ELI5: How are these massive adblock lists kept updated so regularly?
Do they get some kind of real-time feed that tells them "hey this URL popped up in the web today, but it is a tracker, so block it", or is this exercise is mostly helped by the crowd ?
The first language I learned was Perl, so regex are very close to my heart. I'm also quite excitable when I drink (I'm a happy drunk), so ask me and I'll give you a very enthusiastic explanation while not noticing that you aren't interested in my detailed explanation and examples. Do it. I dare ya.
Zawinski’s second law - “Sometimes a person looks at a problem and says ‘I know what I’ll do, I’ll use regular expressions’. And now they have two problems.”
On the issue comment you can see maintainers @-ing each other to add things to upstream lists, so it's all one big community rather than being extension specific.
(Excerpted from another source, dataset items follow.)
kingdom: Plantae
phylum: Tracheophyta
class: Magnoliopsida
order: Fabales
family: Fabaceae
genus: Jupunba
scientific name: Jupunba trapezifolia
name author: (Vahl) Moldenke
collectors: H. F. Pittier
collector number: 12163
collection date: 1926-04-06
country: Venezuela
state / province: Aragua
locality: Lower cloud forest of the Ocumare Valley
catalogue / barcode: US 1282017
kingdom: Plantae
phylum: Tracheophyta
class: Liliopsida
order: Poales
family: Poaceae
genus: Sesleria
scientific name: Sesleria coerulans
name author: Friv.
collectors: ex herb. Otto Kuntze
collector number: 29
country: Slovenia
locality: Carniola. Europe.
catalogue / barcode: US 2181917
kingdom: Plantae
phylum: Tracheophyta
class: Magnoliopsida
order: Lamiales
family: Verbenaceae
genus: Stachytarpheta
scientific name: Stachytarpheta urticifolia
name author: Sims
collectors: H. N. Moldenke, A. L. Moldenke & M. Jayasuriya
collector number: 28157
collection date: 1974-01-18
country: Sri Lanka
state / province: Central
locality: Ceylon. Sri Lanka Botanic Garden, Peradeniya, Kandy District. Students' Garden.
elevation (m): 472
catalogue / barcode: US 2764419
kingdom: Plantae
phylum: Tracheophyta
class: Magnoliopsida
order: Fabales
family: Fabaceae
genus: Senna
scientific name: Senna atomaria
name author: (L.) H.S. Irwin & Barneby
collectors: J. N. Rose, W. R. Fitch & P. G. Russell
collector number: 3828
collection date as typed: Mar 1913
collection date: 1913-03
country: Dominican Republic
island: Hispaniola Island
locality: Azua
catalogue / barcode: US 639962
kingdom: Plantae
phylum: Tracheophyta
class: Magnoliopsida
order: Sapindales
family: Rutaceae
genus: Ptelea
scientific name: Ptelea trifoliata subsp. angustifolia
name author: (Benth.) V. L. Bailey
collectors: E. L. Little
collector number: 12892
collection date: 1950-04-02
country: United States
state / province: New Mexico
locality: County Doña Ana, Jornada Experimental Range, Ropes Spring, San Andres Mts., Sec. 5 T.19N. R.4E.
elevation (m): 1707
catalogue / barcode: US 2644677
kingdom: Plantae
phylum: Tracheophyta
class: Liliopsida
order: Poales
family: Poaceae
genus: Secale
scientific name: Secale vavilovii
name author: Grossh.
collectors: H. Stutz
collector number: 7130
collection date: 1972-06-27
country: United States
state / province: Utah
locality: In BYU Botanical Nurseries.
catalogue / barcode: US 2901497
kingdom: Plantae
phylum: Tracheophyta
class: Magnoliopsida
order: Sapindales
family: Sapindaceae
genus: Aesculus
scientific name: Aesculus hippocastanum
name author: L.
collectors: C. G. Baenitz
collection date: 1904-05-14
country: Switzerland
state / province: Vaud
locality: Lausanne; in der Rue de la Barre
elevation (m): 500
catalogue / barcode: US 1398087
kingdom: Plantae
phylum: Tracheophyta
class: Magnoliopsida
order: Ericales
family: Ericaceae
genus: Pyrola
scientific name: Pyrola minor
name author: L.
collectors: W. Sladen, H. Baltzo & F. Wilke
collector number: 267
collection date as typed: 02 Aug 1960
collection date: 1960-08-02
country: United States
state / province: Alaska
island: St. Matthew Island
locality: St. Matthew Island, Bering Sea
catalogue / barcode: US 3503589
Maybe a general pop-up blocker which is built into modern browsers now, but something that blocks tracking and ads (for example uBlock Origin, AdGuard Home, PiHole...) works off of a list which is kept up to date by crowdsourcing. I've never contributed to one of these efforts, but there are lots of people dedicated to the cause.
The problem with this approach is that the companies will just change the way ads are shown. DNS blocking is impossible to stop, provides you block every ad website.
DNS blocking is easy to stop, you just host the ads on the same domain instead of putting them on a subdomain. There are plenty of ways to do this already. Only reason it works right now is that lots of them have their own separate ad domain that they host from.
As someone who runs a popular blocklist collection, I've come to find that most of the MASSIVE lists are people who collate a whole bunch of lists together and then promote their "one size fits all" solution alongside their donation link. There are very few original high quality ad-blocking lists maintained (where originality is defined as a sizeable amount of unique entries not shared by other lists) and almost all don't appear to openly discuss the magic sauce behind their lists, outside of the obvious case of user submissions.
I bet somebody has an army of virtual browsers loading popular sites every hour or so, grabbing screenshots of the page, and submitting the screenshots to an image model to evaluate if a user would think it’s an advertisement or spam or scam.
Then the positives go to a volunteer to confirm before it goes into the blocker list.